**Texto proporcionado:**
Además de su utilización en el tratamiento de los ataques cardiacos, el atenolol se emplea, bien sea solo o en combinación con otros medicamentos, para tratar la hipertensión. Como medida preventiva el atenolol es utilizado también para la angina de pecho. Su mecanismo de acción se fundamenta en la relajación de los vasos sanguíneos unido a la disminución de la frecuencia cardiaca, lo que conlleva una sustancial mejora en el flujo sanguíneo, así como una bajada en la presión arterial.

Dosis recomendable para el atenolol

La dosis de atenolol se administrará en función de la respuesta del paciente y de la afección que se esté tratando:

  • Hipertensión: se iniciará el tratamiento con una dosis de 50 mg. al día que se incrementará a 100 mg. diarios en el caso de que no se obtenga una respuesta óptima, circunstancia que debería apreciarse al cabo de 1 o 2 semanas. El tratamiento puede ir acompañado de una terapia antidiurética.
  • Infarto agudo de miocardio: Dentro de las 12 horas de la iniciación del dolor torácico se administrarán de 5 a 10 mg. de atenolol por vía intravenosa lenta, a los que seguirán 50 mg. por vía oral 10 minutos más tarde. Al cabo de 12 horas se administrarán 50 mg. más por vía oral y 12 horas después, también por vía oral, 100 mg., siendo esta última la dosis diaria.
  • Angina de pecho: La dosis inicial será de 50 mg. diarios que se puede incrementar a 100 mg. si no se obtiene la respuesta deseada. En algunos casos pueden ser necesarias dosis de 200 mg.
  • Insuficiencia renal: las dosis deberán ajustarse atendiendo a la necesidad del paciente. Es posible que deba iniciarse el tratamiento con dosis bajas; de 25 mg. diarios. En los pacientes que se sometan a diálisis se les administrará una dosis de 25 a 50 mg. cada vez que concluya el proceso de la diálisis.

Efectos secundarios del atenolol

Los efectos secundarios ocasionados por el atenolol no suelen aparecer con frecuencia ni revestir demasiada gravedad. En el caso de que no desaparezcan o se tornen severos hay que informar de inmediato al médico. Entre los más habituales están:

  • Somnolencia.
  • Fatiga.
  • Náuseas.
  • Mareos.
  • Diarrea.
  • Dolor de estómago.
  • Depresión.
En algunas ocasiones el atenolol puede provocar algunos efectos adversos más graves. Son poco comunes, pero de aparecer hay que ponerlo enseguida en conocimiento del médico. Estos síntomas son la disnea, un aumento de peso fuera de lo común, desmayos o inflamación de manos, pies, tobillos o piernas.

**Instrucciones:**
1. Responde estas preguntas a partir del texto sobre el atenolol:
(a) ¿Con qué dosis diaria se inicia el tratamiento de la hipertensión?
(b) En el infarto agudo de miocardio, ¿cuántos miligramos se administran por vía intravenosa lenta?
(c) ¿Qué dosis reciben los pacientes sometidos a diálisis y en qué momento?
2. Retoma el texto sobre el atenolol a partir de su última oración y continúa su redacción.
Las filas constituyen un material independiente del texto sobre el atenolol.

[Ítems de cuestionario basados en gráficos]
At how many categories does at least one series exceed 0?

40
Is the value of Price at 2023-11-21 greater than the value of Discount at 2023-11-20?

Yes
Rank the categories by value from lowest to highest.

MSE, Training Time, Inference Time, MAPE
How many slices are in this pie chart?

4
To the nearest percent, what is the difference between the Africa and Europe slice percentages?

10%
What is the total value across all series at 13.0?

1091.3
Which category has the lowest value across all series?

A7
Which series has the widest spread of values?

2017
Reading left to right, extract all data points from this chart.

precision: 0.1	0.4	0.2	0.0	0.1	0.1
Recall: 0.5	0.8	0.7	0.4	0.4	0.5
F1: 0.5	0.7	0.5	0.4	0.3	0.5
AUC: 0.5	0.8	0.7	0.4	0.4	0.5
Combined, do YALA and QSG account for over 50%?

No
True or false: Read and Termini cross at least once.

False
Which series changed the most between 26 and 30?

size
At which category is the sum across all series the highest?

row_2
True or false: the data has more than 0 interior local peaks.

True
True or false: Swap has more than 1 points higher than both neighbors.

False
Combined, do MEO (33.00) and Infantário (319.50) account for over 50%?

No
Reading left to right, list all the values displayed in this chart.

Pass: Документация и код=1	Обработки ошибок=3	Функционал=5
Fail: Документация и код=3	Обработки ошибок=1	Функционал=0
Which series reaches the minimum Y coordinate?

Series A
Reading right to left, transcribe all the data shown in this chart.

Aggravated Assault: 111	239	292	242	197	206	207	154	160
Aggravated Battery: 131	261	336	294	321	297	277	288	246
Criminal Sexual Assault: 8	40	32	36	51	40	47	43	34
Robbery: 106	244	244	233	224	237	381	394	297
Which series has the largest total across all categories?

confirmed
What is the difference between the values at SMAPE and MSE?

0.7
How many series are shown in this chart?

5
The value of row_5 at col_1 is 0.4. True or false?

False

**Respuestas por tarea:**
1.
(a) 50 mg al día.
(b) De 5 a 10 mg.
(c) De 25 a 50 mg, cada vez que concluye el proceso de diálisis.

2.
El atenolol en el embarazo y la lactancia

El atenolol solo deberá administrarse en caso de que sea absolutamente necesario, ya que algunos estudios sugieren que este fármaco puede retardar el crecimiento fetal y ser el causante de otras anomalías en el desarrollo del feto. En cualquier caso es imprescindible consultar con el médico. Por lo que respecta a la lactancia se deberán tomar todas las precauciones necesarias, ya que el atenolol se excreta en la leche materna pudiendo tener, igualmente, efectos indeseables.

Farmacocinética del atenolol

Por lo que respecta a las dosis administradas por vía oral, el atenolol se absorbe en un 50% por el tracto intestinal. El resto se elimina inalterado a través de las heces. Sobre el 6% y el 16% se une a las proteínas plasmáticas, alcanzando las máximas concentraciones al cabo de 2 a 4 horas, y que serán, cuando se trate de dosis de 50 mg. de 300 ng/mL, mientras que para dosis de 100 mg serán de 700 ng/mL. El atenolol se distribuye ampliamente por los tejidos extravasculares, aunque solo un mínimo porcentaje alcanza el sistema nervioso central.

Contraindicaciones del atenolol

El atenolol está contraindicado para todos aquellos pacientes que muestren hipersensibilidad o alergia a este fármaco o a cualquiera de sus componentes. El atenolol no debe utilizarse en aquellos pacientes con insuficiencia cardiaca no tratada, aunque sí podrá hacerse cuando esta ya esté bajo control. También habrá que ejercer un control estricto en los pacientes que estén bajo tratamiento con diuréticos. Y lo mismo sucede con aquellos pacientes afectados por enfermedades obstructivas de las vías respiratorias. El atenolol puede crear confusión en los pacientes diabéticos, ya que puede enmascarar la taquicardia, uno de los síntomas más característicos de una reacción hipoglucémica. Por idéntica razón, el atenolol también puede enmascarar la sintomatología inicial del hipertiroidismo.